[PAGID] unusual SCIDs

[Aly.Mageed at devoschildrens.org]

Thank you very much for the offer and very helpful suggestions. I already did a couple of skin biopsies so we will grow and send fibroblasts for radiation sensitivity to Dr Notarangelo (please send method of shipment,..).  It is great that you can also do mutation analysis despite being on research basis ( which one, type of tubes,...). This way I can do RAG1/2 for now (most likely mutation) at a CLIA lab to save time and money, then if  any other is +, we'll confirm that while we are looking for a donor. We will do spectratyping at Mayo's and CFSE as a research test. The lesions on the face do look similar to the NEJM but they are (at least so far) not nodular, we'll see histo tomorrow for granulomas.
Thanks


Aly Mageed, MD, MBA
Division Chief, Pediatric Blood & Marrow Transplant Program
Director, Stem Cell Engineering Laboratory
Helen DeVos Children's Hospital, Spectrum Health
Associate Professor of Pediatrics, Michigan State University
Grand Rapids, MI 
(616)-391-3962
aly.mageed at spectrum-health.org
 

-----Original Message-----
From: pagid-bounces at list.clinimmsoc.org [mailto:pagid-bounces at list.clinimmsoc.org] On Behalf Of Notarangelo, Luigi
Sent: Wednesday, October 28, 2009 2:48 PM
To: pagid at list.clinimmsoc.org
Subject: Re: [PAGID] unusual SCIDs

I agree with Tom Fleisher's comment that spectratyping would help. I do believe it is very likely that this is a leaky SCID. Importantly, TREC levels are undetectable also in patients with leaky SCID who develop a fairly decent number of memory T cells. The DNT cells are likely to be in vivo activated T cells that downregulate CD4 and CD8.
I could help with mutation analysis on a research basis, but you would then have to confirm using a CLIA-approved lab. Radiation sensitivity would be important, but can best be done on fibroblasts. Again, I could help is a skin biopsy is made available (at the time of placing a central line?). Also, activated T cells in patients with leaky SCID die of activation-induced cell death following mitigen stimulation. You may want to consider CFSE staining and analysis of annexin V staining following in vitro activation to pick up such a possibility.
In my personal experience, these patients do require imune suppression to control erythroderma/organ damage (which I would assume is due to infiltrating T cells). This patient may need a transplant pretty soon, no matter whether a mutation is found or not.

Luigi D. Notarangelo


Luigi D. Notarangelo, M.D.
Jeffrey Modell Chair of Pediatric Immunology Research in Boston Director, Research and Molecular Diagnosis Program on Primary Immunodeficiencies Division of Immunology, Children's Hospital Professor of Pediatrics and Pathology, Harvard Medical School Karp Building, 9th floor, Rm 09210
1 Blackfan Circle
Boston, MA 02115
USA

(tel) (617)-919-2276
(fax) (617)-730-0709


Secretary: Luisa Raleza
email: luisa.raleza at childrens.harvard.edu





On 10/28/09 2:14 PM, "Aly.Mageed at devoschildrens.org" <Aly.Mageed at devoschildrens.org> wrote:

I would like to get the groups' opinion regarding a 5 months old white male who presented at 3 months with recurrent URIs and eczematous rash. IgG was 62, IgA<8, IgM was 5, and IgE was 33.  WBC was 15,000 with 16% lymphs and 44% Eos. Flow data: 2418 lymphs, CD19= 1 cell, CD3 =1812 and CD16=585. Diagnosed as potential Bruton's and started on I g replacement and Btk genetic testing (full-gene sequencing of all 19 exons with intron-exon boundaries and UTRs) was performed and did not reveal any mutations and Btk protein was also normal by intracellular flow cytometry on monocytes. No transfusions and no sibs.

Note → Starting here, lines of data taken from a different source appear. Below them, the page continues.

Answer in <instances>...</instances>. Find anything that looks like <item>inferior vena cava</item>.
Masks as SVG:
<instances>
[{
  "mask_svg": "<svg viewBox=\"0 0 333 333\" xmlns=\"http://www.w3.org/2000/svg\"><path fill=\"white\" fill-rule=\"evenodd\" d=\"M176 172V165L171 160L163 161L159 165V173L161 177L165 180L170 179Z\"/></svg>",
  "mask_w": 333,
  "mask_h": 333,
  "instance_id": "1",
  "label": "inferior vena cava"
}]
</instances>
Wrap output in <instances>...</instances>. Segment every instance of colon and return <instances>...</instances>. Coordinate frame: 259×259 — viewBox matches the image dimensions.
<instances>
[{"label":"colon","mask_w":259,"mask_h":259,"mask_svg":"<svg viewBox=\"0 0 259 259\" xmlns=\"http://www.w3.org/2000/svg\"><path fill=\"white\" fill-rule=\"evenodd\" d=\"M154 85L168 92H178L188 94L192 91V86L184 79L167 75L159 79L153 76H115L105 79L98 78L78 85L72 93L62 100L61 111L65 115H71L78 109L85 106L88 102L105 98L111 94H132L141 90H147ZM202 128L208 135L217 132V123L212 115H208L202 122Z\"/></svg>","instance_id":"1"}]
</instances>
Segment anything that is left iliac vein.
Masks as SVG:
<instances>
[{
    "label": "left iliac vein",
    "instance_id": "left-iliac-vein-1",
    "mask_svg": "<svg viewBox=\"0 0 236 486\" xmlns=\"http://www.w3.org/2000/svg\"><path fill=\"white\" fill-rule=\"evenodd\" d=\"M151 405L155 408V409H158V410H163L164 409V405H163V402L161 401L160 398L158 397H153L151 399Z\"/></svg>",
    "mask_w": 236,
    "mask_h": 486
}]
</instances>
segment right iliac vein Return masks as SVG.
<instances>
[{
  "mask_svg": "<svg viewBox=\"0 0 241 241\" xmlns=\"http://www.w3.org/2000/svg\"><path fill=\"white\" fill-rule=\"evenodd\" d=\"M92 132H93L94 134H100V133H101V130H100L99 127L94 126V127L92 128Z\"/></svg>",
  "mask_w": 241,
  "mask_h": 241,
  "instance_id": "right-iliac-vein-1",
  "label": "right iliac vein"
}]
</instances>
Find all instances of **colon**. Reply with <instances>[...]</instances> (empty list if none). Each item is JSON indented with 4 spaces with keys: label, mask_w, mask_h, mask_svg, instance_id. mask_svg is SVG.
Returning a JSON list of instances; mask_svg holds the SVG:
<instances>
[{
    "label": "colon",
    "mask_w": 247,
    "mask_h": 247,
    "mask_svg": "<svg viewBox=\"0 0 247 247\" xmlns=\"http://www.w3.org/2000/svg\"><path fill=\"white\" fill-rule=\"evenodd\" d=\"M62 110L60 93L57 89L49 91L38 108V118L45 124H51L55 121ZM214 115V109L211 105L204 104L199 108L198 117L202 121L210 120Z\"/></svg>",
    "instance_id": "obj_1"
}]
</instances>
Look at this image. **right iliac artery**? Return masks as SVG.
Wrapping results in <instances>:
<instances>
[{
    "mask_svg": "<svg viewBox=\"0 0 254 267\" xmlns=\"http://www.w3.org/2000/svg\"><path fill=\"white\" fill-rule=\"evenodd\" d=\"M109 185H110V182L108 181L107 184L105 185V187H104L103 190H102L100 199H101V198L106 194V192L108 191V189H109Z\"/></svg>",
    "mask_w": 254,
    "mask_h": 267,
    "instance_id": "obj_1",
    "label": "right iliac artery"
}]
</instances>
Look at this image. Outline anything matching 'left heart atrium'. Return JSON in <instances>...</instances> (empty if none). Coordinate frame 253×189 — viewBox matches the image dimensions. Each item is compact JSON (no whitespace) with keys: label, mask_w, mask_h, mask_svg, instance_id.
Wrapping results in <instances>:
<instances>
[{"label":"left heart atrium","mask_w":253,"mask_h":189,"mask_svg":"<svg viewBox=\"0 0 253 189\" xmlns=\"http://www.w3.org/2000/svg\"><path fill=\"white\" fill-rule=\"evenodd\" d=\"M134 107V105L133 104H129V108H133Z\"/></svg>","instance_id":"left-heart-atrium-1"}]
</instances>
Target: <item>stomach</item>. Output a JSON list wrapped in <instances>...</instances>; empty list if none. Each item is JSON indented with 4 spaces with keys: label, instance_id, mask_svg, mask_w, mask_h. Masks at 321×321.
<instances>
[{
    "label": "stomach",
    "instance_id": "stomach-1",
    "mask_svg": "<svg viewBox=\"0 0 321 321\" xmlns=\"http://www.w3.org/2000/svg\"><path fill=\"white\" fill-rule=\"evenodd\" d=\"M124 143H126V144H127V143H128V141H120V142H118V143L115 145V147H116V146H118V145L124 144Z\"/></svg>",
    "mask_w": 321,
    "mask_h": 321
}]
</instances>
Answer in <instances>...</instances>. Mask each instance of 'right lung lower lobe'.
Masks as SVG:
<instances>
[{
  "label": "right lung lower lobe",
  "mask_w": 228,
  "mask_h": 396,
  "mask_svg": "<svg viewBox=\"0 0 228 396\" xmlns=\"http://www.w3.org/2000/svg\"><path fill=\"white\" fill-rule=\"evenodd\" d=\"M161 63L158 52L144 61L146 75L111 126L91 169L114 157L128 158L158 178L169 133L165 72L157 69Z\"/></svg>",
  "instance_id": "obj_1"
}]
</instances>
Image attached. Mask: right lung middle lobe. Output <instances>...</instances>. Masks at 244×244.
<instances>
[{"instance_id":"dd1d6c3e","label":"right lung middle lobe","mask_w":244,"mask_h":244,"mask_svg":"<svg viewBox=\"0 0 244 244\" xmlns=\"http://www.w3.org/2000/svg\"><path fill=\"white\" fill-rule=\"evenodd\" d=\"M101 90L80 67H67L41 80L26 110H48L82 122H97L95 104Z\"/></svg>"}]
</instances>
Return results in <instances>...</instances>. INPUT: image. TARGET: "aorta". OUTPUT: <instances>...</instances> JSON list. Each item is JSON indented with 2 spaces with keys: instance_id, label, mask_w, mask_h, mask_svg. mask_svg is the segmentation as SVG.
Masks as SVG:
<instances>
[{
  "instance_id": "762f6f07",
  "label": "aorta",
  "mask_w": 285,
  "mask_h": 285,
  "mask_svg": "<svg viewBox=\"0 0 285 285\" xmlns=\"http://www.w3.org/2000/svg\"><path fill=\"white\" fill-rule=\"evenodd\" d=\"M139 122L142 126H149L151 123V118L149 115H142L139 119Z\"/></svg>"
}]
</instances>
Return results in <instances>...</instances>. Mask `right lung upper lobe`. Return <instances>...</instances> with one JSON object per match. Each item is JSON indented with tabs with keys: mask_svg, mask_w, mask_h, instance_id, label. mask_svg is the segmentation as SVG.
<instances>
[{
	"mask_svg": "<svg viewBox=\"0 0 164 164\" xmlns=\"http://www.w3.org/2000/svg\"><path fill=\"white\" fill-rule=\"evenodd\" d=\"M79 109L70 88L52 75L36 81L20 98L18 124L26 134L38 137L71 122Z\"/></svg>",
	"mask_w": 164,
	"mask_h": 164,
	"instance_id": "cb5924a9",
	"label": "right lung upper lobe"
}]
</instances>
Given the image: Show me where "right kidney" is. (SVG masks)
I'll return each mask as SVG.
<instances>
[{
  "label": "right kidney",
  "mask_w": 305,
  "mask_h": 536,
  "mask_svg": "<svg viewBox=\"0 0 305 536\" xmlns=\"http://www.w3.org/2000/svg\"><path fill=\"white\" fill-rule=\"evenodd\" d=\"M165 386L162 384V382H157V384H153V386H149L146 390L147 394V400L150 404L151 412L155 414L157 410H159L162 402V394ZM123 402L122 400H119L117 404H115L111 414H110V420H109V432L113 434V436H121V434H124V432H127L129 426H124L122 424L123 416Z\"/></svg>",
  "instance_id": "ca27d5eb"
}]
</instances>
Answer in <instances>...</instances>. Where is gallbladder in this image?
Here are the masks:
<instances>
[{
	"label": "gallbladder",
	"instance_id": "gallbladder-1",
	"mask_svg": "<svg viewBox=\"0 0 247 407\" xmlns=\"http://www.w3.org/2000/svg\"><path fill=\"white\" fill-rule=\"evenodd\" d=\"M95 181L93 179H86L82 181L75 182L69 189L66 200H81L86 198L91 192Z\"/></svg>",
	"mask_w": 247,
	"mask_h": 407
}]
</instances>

Recent flow shows CD3= 5020, CD8= 2655 and CD4=1613 cells/uL with 14.41% DNT cells.  ALPS screening (despite lack of classic ALPS presentation) revealed only 0.5% of the DNT cells expressed the alpha-beta TCR (were also B220 negative).  The remaining DNT cells were negative for ab TCR, and may presumably be gd+ T cells.  Mitogen stim showed only 2% PHA, 40% PWM and 1% ConA relative to the normal control.  TRECs were undetectable.  CD4 RTE (CD4+CD31+CD45RA+) was 0.2% (only 3 cells/uL).  Next to zero naïve CD45RA+ T cells and the majority of the CD4 T cells express CD45RO (~99%).  The CD8 RTE (CD8+CD103+CD62L+CD45RO-) showed an apparent increase due to the overall CD8 lymphocytosis, however, again on examination of the CD45RA gate, there were hardly any CD45RA+ CD8 T cells present, the majority were CD45RO+ (>99%).  Therefore, in reality, CD8 RTE is also absent.

Now, he is in house with staph bactremia. Thriving at 8 Kg with some diarrhea once started on Bactrim a month ago. Rash has its ups and downs with increasing erythroderma and what looks like age/sunspots  that are increasing in #, which will be biopsied. Has mild splenomegaly and some inguinal and cervical adenopathy. IgG is 522 (gets IG which will be increased) and IgE is 14, Eos = 13%. No cytopenias. XX/XY probe surprisingly show all male XY cells with no evidence of maternal engraftment.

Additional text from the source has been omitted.